"May Cause Gambling"
Some Parkinson disease patients taking drugs to boost their dopamine levels believe that it not only makes them looser physically, also sometimes morally. People with Parkinson disease have reduced dopamine levels in their brains which causes body tremors and, in the worst cases, immobility. Neuroscientists believe that dopamine is also the brain's own "feel good" drug. In most people dopamine activates the brain's reward circuits encouraging them to repeat behaviors that elicit the shot of neurotransmitter.
Now the Washington Post is reporting that the dopamine boosting drugs when taken by a very few Parkinson's patients so overload their pleasure circuits that formerly staid people become promiscuous and gambling addicts.
The article was interesting, but I was fascinated the following observation by the Post reporter:
The notion that brain chemicals play a powerful -- but hidden -- role in human behavior is at odds with American convictions about free will and choice. Kanuch and other [Parkinson's] patients said they spent years believing they were responsible for their actions, only to find that the impulse for self-destructive behaviors vanished once they stopped taking a drug.

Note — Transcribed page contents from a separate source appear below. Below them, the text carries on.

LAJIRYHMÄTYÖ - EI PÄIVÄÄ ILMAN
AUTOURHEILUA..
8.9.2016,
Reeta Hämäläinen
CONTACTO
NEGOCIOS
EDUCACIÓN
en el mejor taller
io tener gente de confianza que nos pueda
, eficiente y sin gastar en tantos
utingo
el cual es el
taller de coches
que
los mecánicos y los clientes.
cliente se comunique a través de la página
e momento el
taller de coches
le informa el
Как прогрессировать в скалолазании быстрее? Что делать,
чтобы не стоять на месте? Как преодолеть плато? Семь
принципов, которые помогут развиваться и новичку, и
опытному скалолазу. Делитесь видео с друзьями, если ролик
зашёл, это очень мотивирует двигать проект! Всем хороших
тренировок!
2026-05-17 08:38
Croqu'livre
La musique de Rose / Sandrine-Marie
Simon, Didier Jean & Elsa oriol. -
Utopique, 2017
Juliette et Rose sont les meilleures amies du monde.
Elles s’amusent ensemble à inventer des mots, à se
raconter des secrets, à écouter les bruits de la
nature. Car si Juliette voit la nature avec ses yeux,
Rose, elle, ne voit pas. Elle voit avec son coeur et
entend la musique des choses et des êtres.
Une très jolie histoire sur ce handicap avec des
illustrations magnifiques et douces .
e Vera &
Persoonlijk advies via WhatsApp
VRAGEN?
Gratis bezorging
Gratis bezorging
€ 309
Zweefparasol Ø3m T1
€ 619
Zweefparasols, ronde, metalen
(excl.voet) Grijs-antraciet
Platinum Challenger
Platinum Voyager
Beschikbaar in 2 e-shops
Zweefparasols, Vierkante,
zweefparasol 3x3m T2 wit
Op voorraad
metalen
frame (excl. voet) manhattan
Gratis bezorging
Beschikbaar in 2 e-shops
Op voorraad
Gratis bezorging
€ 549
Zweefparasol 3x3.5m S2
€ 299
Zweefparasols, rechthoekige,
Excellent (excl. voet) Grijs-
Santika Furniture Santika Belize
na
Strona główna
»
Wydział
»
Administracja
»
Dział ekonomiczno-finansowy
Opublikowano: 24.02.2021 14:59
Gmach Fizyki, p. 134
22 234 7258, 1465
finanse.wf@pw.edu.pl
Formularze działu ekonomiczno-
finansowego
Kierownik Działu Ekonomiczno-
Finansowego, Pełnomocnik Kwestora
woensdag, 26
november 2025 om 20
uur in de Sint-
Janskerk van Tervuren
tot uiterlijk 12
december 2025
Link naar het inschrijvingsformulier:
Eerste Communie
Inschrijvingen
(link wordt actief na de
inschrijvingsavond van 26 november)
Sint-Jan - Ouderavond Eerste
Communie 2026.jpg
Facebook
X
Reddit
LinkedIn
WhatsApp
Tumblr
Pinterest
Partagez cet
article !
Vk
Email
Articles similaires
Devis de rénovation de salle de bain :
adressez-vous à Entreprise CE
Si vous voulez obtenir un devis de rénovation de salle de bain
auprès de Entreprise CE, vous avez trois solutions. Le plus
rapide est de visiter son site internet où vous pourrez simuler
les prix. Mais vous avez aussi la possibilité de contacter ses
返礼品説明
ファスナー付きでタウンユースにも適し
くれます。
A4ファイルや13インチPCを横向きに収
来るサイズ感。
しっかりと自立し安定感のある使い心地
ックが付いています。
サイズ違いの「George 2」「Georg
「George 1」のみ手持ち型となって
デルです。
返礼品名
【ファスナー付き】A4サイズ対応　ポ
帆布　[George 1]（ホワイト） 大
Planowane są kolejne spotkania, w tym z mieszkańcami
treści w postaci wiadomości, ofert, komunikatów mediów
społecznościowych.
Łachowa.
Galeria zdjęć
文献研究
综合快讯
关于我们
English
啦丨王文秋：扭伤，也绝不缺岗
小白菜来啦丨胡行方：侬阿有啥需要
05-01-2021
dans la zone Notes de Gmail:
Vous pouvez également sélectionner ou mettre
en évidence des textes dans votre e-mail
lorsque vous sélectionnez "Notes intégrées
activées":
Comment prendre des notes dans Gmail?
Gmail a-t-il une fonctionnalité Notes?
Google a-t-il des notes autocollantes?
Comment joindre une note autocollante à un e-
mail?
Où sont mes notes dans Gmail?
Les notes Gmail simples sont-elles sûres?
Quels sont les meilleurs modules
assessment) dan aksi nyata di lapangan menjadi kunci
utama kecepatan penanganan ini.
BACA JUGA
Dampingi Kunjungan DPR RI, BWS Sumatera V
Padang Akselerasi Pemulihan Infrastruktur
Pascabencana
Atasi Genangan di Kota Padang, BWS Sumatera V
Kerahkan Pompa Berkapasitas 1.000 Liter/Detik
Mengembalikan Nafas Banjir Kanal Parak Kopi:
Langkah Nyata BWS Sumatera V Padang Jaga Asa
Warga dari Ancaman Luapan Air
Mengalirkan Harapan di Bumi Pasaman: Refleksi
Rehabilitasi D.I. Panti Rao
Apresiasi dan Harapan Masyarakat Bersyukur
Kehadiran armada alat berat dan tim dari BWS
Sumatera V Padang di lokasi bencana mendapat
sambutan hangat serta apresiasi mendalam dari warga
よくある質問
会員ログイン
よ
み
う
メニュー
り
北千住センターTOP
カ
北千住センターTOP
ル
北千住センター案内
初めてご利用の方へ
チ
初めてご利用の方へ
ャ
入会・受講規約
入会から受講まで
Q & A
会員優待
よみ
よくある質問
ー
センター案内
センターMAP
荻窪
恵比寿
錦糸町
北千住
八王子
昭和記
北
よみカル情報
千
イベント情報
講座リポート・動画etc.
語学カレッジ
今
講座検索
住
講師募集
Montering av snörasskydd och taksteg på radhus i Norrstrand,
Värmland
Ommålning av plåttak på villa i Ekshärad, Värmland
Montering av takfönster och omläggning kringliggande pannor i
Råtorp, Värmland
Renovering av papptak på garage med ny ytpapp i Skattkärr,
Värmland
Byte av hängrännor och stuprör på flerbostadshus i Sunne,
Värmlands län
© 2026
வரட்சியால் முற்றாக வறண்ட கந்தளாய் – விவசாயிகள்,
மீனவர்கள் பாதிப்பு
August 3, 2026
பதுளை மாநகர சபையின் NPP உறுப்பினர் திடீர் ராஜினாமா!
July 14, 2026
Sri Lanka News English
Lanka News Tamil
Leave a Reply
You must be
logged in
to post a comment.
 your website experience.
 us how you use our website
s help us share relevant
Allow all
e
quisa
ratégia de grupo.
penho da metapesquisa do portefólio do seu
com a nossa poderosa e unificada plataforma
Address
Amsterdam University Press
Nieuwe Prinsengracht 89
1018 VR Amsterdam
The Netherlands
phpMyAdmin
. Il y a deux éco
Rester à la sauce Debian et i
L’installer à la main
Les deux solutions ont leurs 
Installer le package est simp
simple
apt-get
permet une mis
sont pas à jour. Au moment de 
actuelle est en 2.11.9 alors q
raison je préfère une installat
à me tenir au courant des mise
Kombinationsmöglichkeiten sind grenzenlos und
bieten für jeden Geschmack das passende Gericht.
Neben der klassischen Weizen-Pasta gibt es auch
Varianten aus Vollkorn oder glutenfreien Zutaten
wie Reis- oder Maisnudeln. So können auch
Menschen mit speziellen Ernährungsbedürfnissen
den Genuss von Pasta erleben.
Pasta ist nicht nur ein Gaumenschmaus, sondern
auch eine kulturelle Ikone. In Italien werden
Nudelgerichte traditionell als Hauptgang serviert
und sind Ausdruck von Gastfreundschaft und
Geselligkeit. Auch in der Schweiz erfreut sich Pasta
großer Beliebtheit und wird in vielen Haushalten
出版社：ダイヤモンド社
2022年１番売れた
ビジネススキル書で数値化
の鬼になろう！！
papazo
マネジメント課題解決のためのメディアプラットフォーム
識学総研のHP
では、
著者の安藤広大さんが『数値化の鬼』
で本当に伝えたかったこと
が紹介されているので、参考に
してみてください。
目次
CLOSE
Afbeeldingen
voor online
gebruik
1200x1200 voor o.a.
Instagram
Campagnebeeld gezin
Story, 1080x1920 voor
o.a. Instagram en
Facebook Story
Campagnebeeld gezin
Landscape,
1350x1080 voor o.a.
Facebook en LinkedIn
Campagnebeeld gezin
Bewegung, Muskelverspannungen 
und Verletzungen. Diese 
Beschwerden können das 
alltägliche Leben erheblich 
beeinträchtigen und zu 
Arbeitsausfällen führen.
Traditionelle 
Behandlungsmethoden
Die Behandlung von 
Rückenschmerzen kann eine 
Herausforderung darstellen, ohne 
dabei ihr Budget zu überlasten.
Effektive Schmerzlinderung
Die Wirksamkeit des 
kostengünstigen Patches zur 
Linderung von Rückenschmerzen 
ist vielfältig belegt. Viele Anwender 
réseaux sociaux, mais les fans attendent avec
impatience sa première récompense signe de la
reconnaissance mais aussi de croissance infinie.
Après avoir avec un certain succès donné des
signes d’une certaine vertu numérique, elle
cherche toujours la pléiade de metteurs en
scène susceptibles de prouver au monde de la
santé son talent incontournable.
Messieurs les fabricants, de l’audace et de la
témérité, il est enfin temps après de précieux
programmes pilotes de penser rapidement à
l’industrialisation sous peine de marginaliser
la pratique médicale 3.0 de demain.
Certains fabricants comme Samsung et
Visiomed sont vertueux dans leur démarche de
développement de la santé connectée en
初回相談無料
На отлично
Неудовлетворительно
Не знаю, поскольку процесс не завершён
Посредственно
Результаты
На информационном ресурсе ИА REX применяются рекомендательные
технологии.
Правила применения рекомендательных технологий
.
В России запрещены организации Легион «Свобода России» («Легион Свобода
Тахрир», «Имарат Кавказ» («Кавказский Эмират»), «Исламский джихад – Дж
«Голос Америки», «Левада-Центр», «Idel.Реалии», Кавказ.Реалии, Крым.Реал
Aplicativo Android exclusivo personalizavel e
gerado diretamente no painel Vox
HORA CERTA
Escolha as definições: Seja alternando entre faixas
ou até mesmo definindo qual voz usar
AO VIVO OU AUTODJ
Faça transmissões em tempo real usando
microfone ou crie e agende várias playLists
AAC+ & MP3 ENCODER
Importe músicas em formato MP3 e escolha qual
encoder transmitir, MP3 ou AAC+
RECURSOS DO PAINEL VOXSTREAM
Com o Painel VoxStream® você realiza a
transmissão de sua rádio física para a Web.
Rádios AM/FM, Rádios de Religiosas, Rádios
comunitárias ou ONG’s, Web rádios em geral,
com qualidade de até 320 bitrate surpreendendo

Drugs playing a powerful role "at odds" with convictions about free will and choice? Perhaps, but Americans are quite happily gobbling up pills to fix their depressions, insomnia and attention deficits--all of which might once have been blamed on demons or lack of character. And whatever "free will" is, it operates through brain chemicals (unless you believe the Cartesian notion that the soul controls your body and brain by sending immaterial signals through the pineal gland).